Tbh, I can’t quite get past needing someone to help you unlock the shed. If you really can’t put it a code and unlock it one-handed, just put your child down - it’ll be literally a matter of seconds. At 13 months I don’t see the issue. A baby no, but at 13 months, no problem. It does kind of suggest you’re prone to making a big fuss out of things…

Anyway, having to faff around switching prams is undoubtedly a nuisance though and the last thing you want to deal with at the end of a day. Glad you got your pram back promptly and the other parent didn’t dally around returning it. That’s the main thing.

At my dgs's nursery you get the pushchair out of the shed before you ring for your dc. I don't think I'd have managed keeping an eye on dgs whilst trying to extricate his pushchair. He is walking but likes to run off!!

OriginalUsername2 · 21/11/2025 15:53

We’re all in a mad rush at the end of the day.

Sartre · 21/11/2025 15:54

I’d have done the same personally but perhaps he didn’t know you were inside and was in a rush. I’d give the benefit of the doubt, he made a silly mistake and rectified as soon as he realised. Not the end of the world.

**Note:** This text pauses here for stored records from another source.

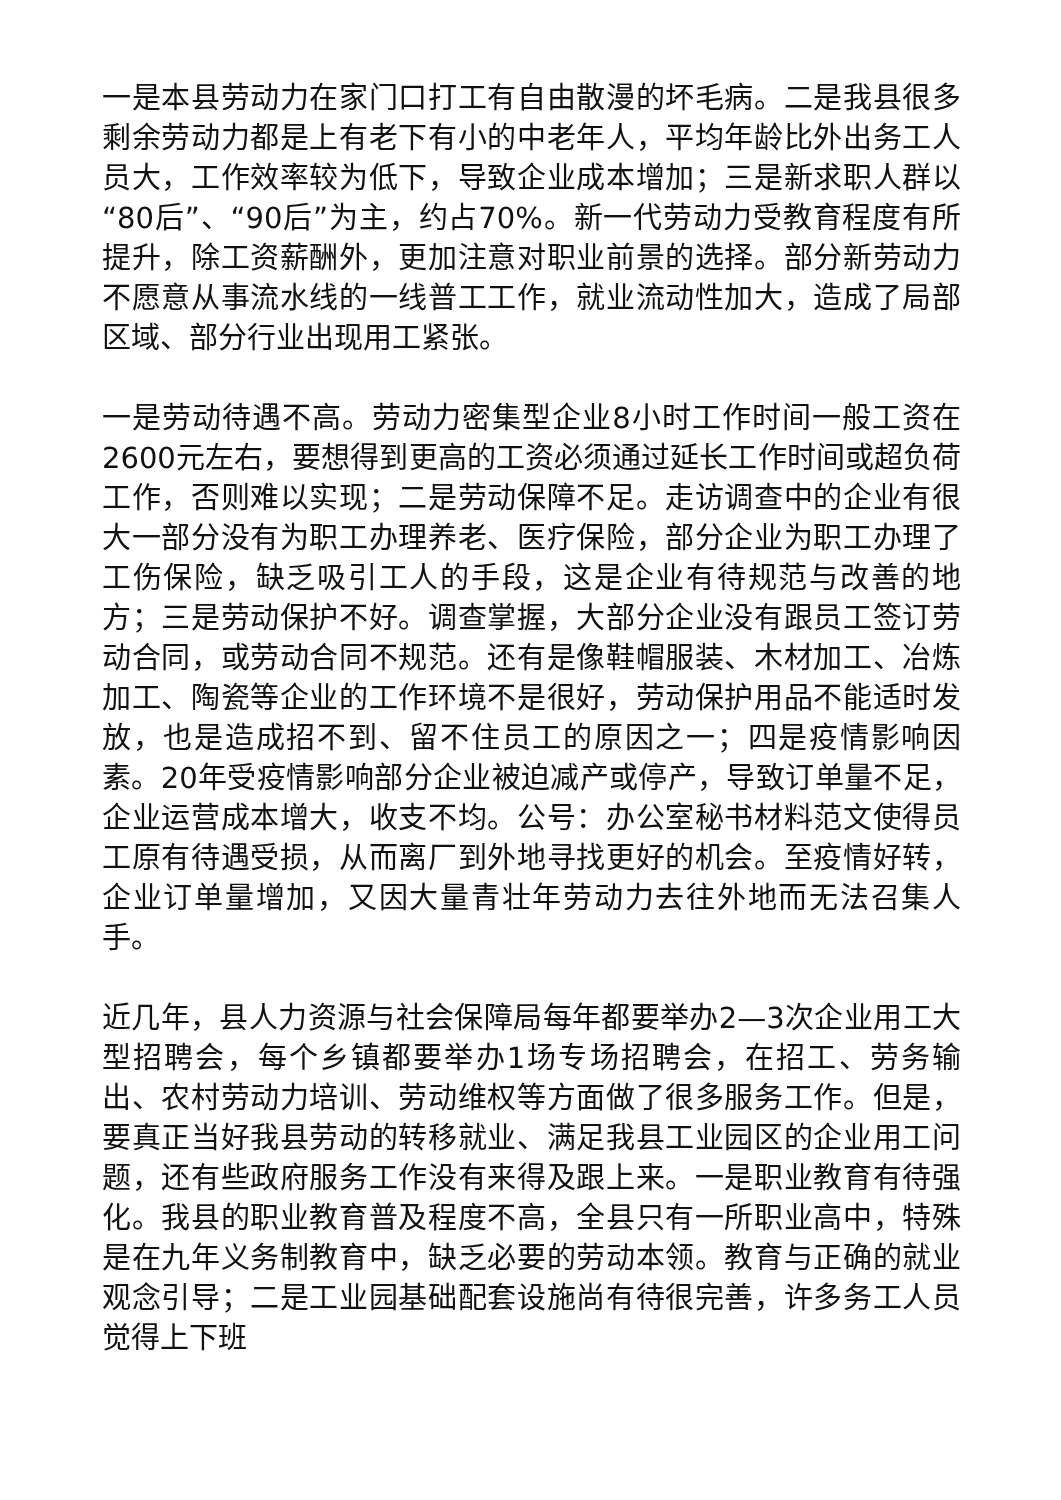一是本县劳动力在家门口打工有自由散漫的坏毛病。二是我县很多剩余劳动力都是上有老下有小的中老年人，平均年龄比外出务工人员大，工作效率较为低下，导致企业成本增加；三是新求职人群以“80后”、“90后”为主，约占70%。新一代劳动力受教育程度有所提升，除工资薪酬外，更加注意对职业前景的选择。部分新劳动力不愿意从事流水线的一线普工工作，就业流动性加大，造成了局部区域、部分行业出现用工紧张。
一是劳动待遇不高。劳动力密集型企业8小时工作时间一般工资在2600元左右，要想得到更高的工资必须通过延长工作时间或超负荷工作，否则难以实现；二是劳动保障不足。走访调查中的企业有很大一部分没有为职工办理养老、医疗保险，部分企业为职工办理了工伤保险，缺乏吸引工人的手段，这是企业有待规范与改善的地方；三是劳动保护不好。调查掌握，大部分企业没有跟员工签订劳动合同，或劳动合同不规范。还有是像鞋帽服装、木材加工、冶炼加工、陶瓷等企业的工作环境不是很好，劳动保护用品不能适时发放，也是造成招不到、留不住员工的原因之一；四是疫情影响因素。20年受疫情影响部分企业被迫减产或停产，导致订单量不足，企业运营成本增大，收支不均。公号：办公室秘书材料范文使得员工原有待遇受损，从而离厂到外地寻找更好的机会。至疫情好转，企业订单量增加，又因大量青壮年劳动力去往外地而无法召集人手。
近几年，县人力资源与社会保障局每年都要举办2—3次企业用工大型招聘会，每个乡镇都要举办1场专场招聘会，在招工、劳务输出、农村劳动力培训、劳动维权等方面做了很多服务工作。但是，要真正当好我县劳动的转移就业、满足我县工业园区的企业用工问题，还有些政府服务工作没有来得及跟上来。一是职业教育有待强化。我县的职业教育普及程度不高，全县只有一所职业高中，特殊是在九年义务制教育中，缺乏必要的劳动本领。教育与正确的就业观念引导；二是工业园基础配套设施尚有待很完善，许多务工人员觉得上下班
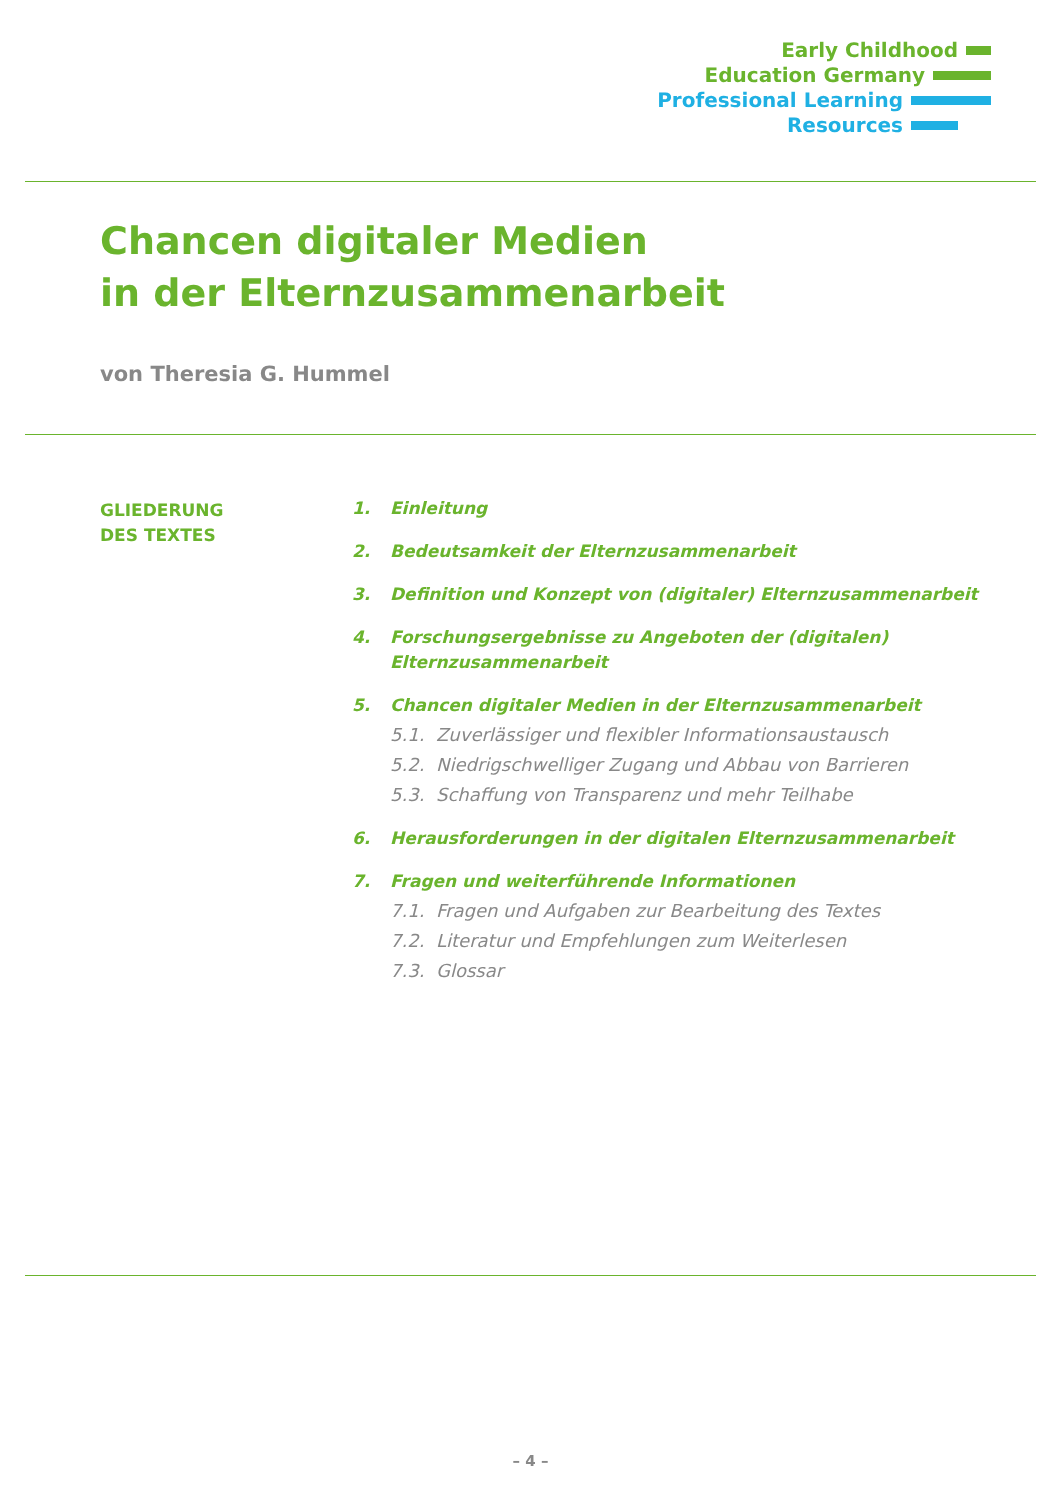Early Childhood
Education Germany
Professional Learning
Resources
Chancen digitaler Medien
in der Elternzusammenarbeit
von Theresia G. Hummel
GLIEDERUNG
DES TEXTES
1. Einleitung
2. Bedeutsamkeit der Elternzusammenarbeit
3. Definition und Konzept von (digitaler) Elternzusammenarbeit
4. Forschungsergebnisse zu Angeboten der (digitalen) Elternzusammenarbeit
5. Chancen digitaler Medien in der Elternzusammenarbeit
5.1. Zuverlässiger und flexibler Informationsaustausch
5.2. Niedrigschwelliger Zugang und Abbau von Barrieren
5.3. Schaffung von Transparenz und mehr Teilhabe
6. Herausforderungen in der digitalen Elternzusammenarbeit
7. Fragen und weiterführende Informationen
7.1. Fragen und Aufgaben zur Bearbeitung des Textes
7.2. Literatur und Empfehlungen zum Weiterlesen
7.3. Glossar
– 4 –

MaidOfSteel · 21/11/2025 15:55

Me big man. Me no say sorry to mere woman.

He's pathetic.

crazydoglover · 21/11/2025 15:56

Why do the parents not label pushchairs? A . Tag with either parents surname. Or child’s name.

it’s a mistake. It was brought back. Yes you were slightly annoyed , inconvenient to you. But no harm is there.

NerrSnerr · 21/11/2025 15:57

MaidOfSteel · 21/11/2025 15:55

Me big man. Me no say sorry to mere woman.

He's pathetic.

Or he did as he was asked. They asked him to leave it outside, which he did.

WanderlustMom · 21/11/2025 15:57

Confused God, it really isn’t a big deal. He was told to leave it outside, he could have just jumped it outside the front door but instead he safely locked it away in the shed for you

CaptainMyCaptain · 21/11/2025 15:59

NerrSnerr · 21/11/2025 15:57

Or he did as he was asked. They asked him to leave it outside, which he did.

Exactly. No more than that.

MsCactus · 21/11/2025 16:01

You don't know the circumstances. Dashing back may have made him late to pick up another child from somewhere, or late for something work related. I don't think it's particularly rude no, and I'd probably do similar. He also likely had no idea where you were

MaplePumpkin · 21/11/2025 16:05

I think if I’d been waiting outside and seen him, I’d expect him to acknowledge me/ the situation, and say sorry for the mistake.
However if I was inside, I wouldn’t expect him to seek me out and look for me to apologise.

TreesinthePark · 21/11/2025 16:11

I honestly don't think anything has happened here that justifies you being upset. It was a genuine mistake that has been quickly corrected.

I am an easy going person and appreciate that mindset is not as natural for everyone, but surely you make life harder if you choose to be upset about trivial incidents? And I do believe that its a choice.

SheilaFentiman · 21/11/2025 16:11

I was waiting inside (parents aren't usually allowed in), and the room lead told him that I was ready to leave so could he leave the pushchair outside for me.

If these were the actual words, then I think "leave it outside" and "leave it in the outside place" (i.e. in the buggy shed) are pretty interchangeable. Especially as you/room lead weren't physically outside to hand it over.

Also - if he was part way home with child in buggy when he called, he may have wheeled your buggy into shed to swap child into his buggy. Then he doesn't have enough hands to bring two buggies out of shed.